You forgot the female detective that has teh secks with horse and donkeys.
There is always the female cop or detective with whom they have sex. And the cliché sex scene in which they’re either comparing scars, or pulling off all of their gun holsters to disrobe for sex.
 
Nice write up. Appreciate the passion here. I love film noir and have seen maybe 300 of them. Check out the early films by Fritz Lang, Raoul Walsh, Nicholas Ray, John Huston, and Billy Wilder. Lots of these tropes come from these films, which partly came from authors like Dashiell Hammett, James Cain, Raymond Chandler, and even bits of Poe and Dickens.

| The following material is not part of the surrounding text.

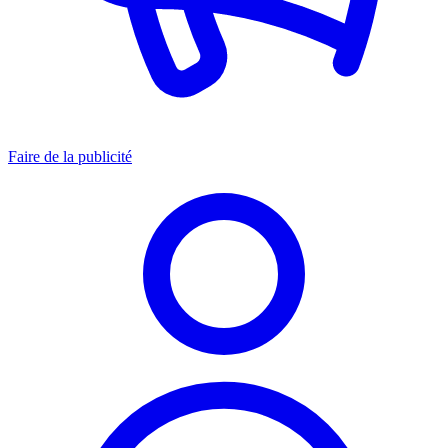
Faire de la publicité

I don't like Poe tbh, and I don't remember any detectives in Dickens, but it's been a while since I read any. I was already planning to get back into it before this thread. And will take a look at some of those films. 👍 Anyway a lot of these tropes are present in Sherlock Holmes, written and set in 1887 - 1927 I believe. This was the oldest example I could come up with.
 
I watch a lot of the old cop & detective shows from the 60's and 70's on the retro tv channels and I love seeing all those old cars, not just the classic Detroit muscle jobs, I love seeing all them giant Buicks and Chevrolets, 27 feet long, big 4 door square bodies with couches for seats, just floating down the highway like a boat on the ocean, comfy as heck
 
I always found the meaning of the word tropes a mystery to me.